*Directions*: Print all of the data below exactly as it appears, leaving out every image.

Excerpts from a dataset
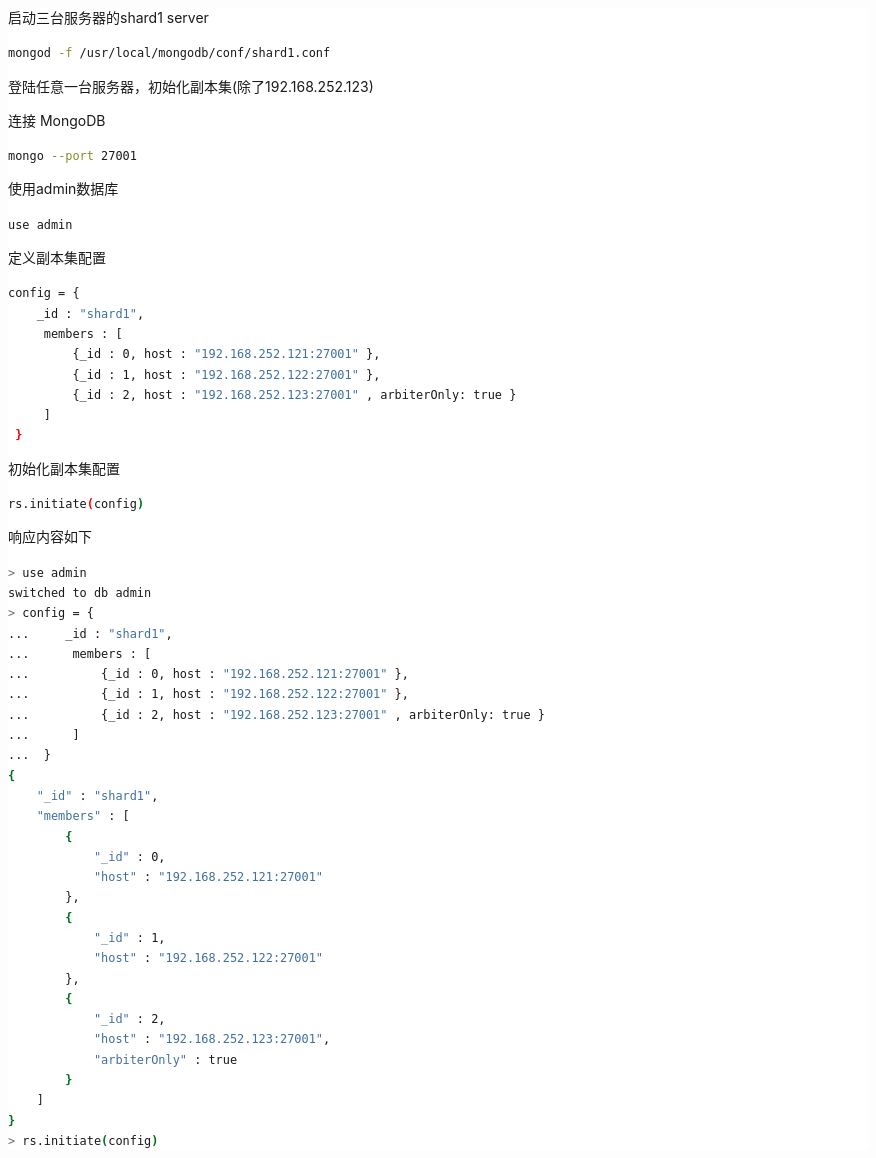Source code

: 启动三台服务器的shard1 server

```sh
mongod -f /usr/local/mongodb/conf/shard1.conf
```

登陆任意一台服务器，初始化副本集(除了192.168.252.123)

连接 MongoDB

```sh
mongo --port 27001
```

使用admin数据库

```sh
use admin
```

定义副本集配置

```sh
config = {
    _id : "shard1",
     members : [
         {_id : 0, host : "192.168.252.121:27001" },
         {_id : 1, host : "192.168.252.122:27001" },
         {_id : 2, host : "192.168.252.123:27001" , arbiterOnly: true }
     ]
 }
```

初始化副本集配置

```sh
rs.initiate(config)
```

响应内容如下

```sh
> use admin
switched to db admin
> config = {
...     _id : "shard1",
...      members : [
...          {_id : 0, host : "192.168.252.121:27001" },
...          {_id : 1, host : "192.168.252.122:27001" },
...          {_id : 2, host : "192.168.252.123:27001" , arbiterOnly: true }
...      ]
...  }
{
	"_id" : "shard1",
	"members" : [
		{
			"_id" : 0,
			"host" : "192.168.252.121:27001"
		},
		{
			"_id" : 1,
			"host" : "192.168.252.122:27001"
		},
		{
			"_id" : 2,
			"host" : "192.168.252.123:27001",
			"arbiterOnly" : true
		}
	]
}
> rs.initiate(config)
```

*Written response*:
Source code

: 启动三台服务器的shard1 server

```sh
mongod -f /usr/local/mongodb/conf/shard1.conf
```

登陆任意一台服务器，初始化副本集(除了192.168.252.123)

连接 MongoDB

```sh
mongo --port 27001
```

使用admin数据库

```sh
use admin
```

定义副本集配置

```sh
config = {
    _id : "shard1",
     members : [
         {_id : 0, host : "192.168.252.121:27001" },
         {_id : 1, host : "192.168.252.122:27001" },
         {_id : 2, host : "192.168.252.123:27001" , arbiterOnly: true }
     ]
 }
```

初始化副本集配置

```sh
rs.initiate(config)
```

响应内容如下

```sh
> use admin
switched to db admin
> config = {
...     _id : "shard1",
...      members : [
...          {_id : 0, host : "192.168.252.121:27001" },
...          {_id : 1, host : "192.168.252.122:27001" },
...          {_id : 2, host : "192.168.252.123:27001" , arbiterOnly: true }
...      ]
...  }
{
	"_id" : "shard1",
	"members" : [
		{
			"_id" : 0,
			"host" : "192.168.252.121:27001"
		},
		{
			"_id" : 1,
			"host" : "192.168.252.122:27001"
		},
		{
			"_id" : 2,
			"host" : "192.168.252.123:27001",
			"arbiterOnly" : true
		}
	]
}
> rs.initiate(config)
```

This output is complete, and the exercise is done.